§ DATA EXTRACT:
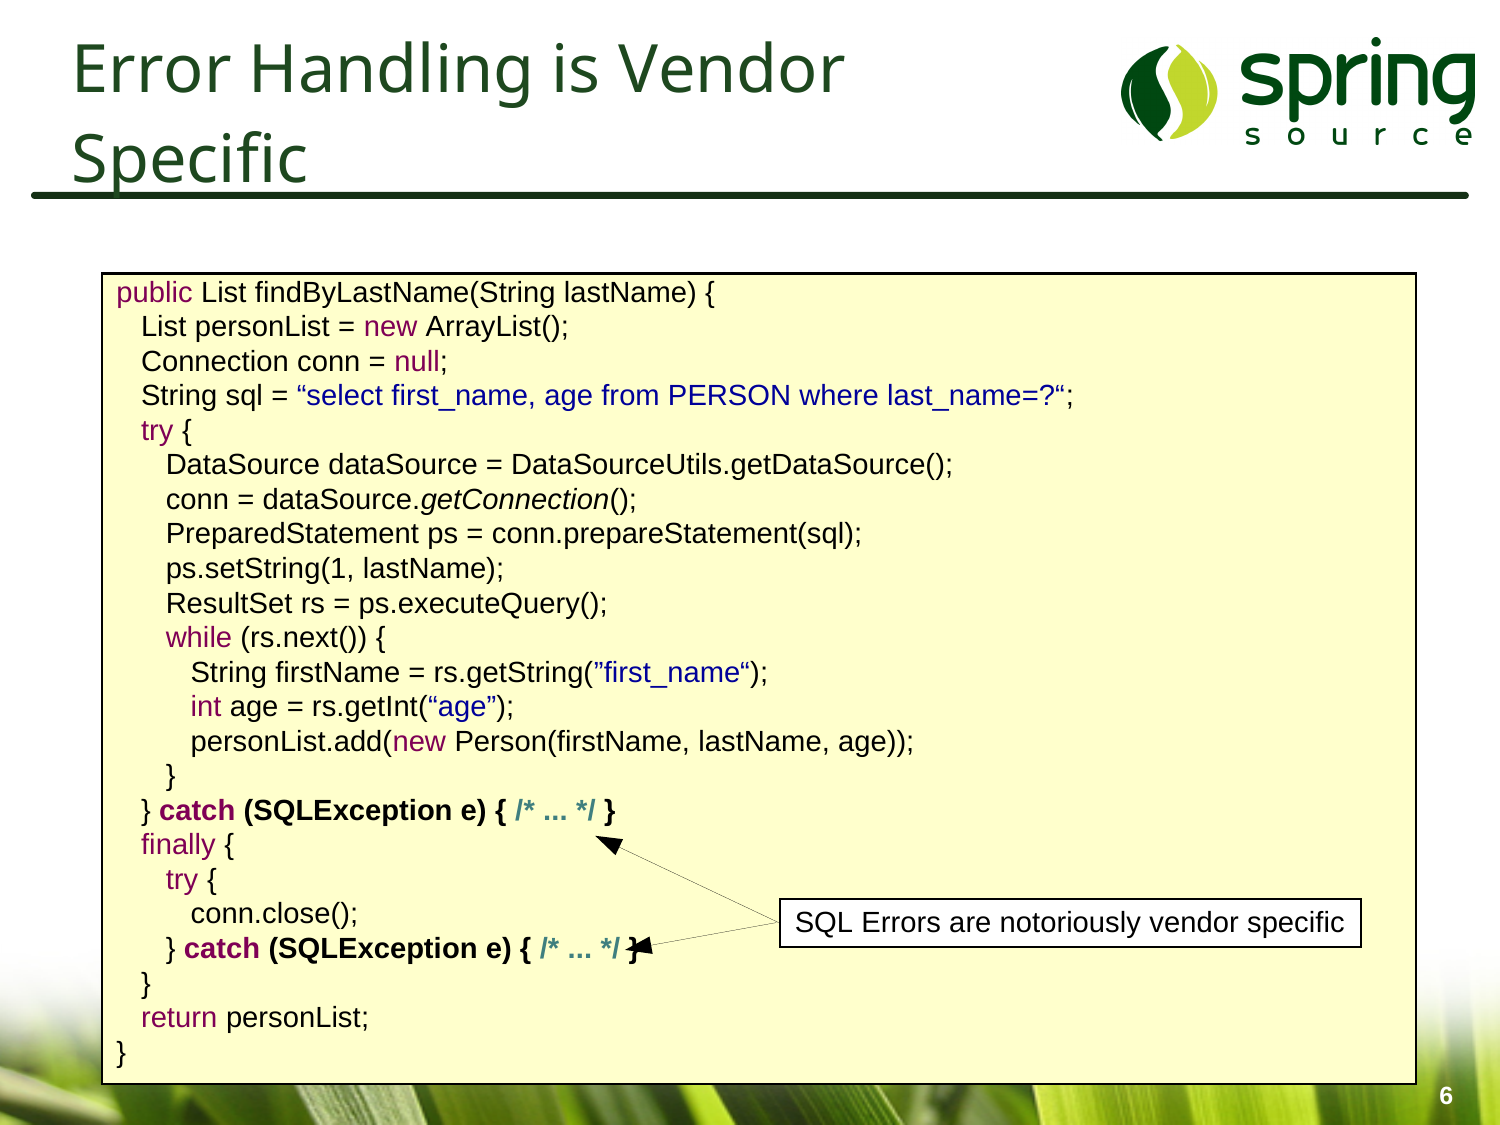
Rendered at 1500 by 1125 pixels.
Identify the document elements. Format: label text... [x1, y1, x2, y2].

title Error Handling is Vendor Specific [56, 13, 1089, 191]
text_box SQL Errors are notoriously vendor specific [780, 898, 1361, 947]
picture [0, 944, 1500, 1125]
picture [1121, 37, 1475, 145]
text_box public List findByLastName(String lastName) { List personList = new ArrayList(); Connection conn = null; String sql = “select first_name, age from PERSON where last_name=?“; try { DataSource dataSource = DataSourceUtils.getDataSource(); conn = dataSource.getConnection(); PreparedStatement ps = conn.prepareStatement(sql); ps.setString(1, lastName); ResultSet rs = ps.executeQuery(); while (rs.next()) { String firstName = rs.getString(”first_name“); int age = rs.getInt(“age”); personList.add(new Person(firstName, lastName, age)); } } catch (SQLException e) { /* ... */ } finally { try { conn.close(); } catch (SQLException e) { /* ... */ } } return personList; } [101, 273, 1417, 1084]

§ SHORT TASK: Reproduce the lines of the entries above word for word, leaving out the pictures.

§ FINISHED TASK:
Rendered at 1500 by 1125 pixels.
Identify the document elements. Format: label text... [x1, y1, x2, y2].

title Error Handling is Vendor Specific [56, 13, 1089, 191]
text_box SQL Errors are notoriously vendor specific [780, 898, 1361, 947]
picture [0, 944, 1500, 1125]
picture [1121, 37, 1475, 145]
text_box public List findByLastName(String lastName) { List personList = new ArrayList(); Connection conn = null; String sql = “select first_name, age from PERSON where last_name=?“; try { DataSource dataSource = DataSourceUtils.getDataSource(); conn = dataSource.getConnection(); PreparedStatement ps = conn.prepareStatement(sql); ps.setString(1, lastName); ResultSet rs = ps.executeQuery(); while (rs.next()) { String firstName = rs.getString(”first_name“); int age = rs.getInt(“age”); personList.add(new Person(firstName, lastName, age)); } } catch (SQLException e) { /* ... */ } finally { try { conn.close(); } catch (SQLException e) { /* ... */ } } return personList; } [101, 273, 1417, 1084]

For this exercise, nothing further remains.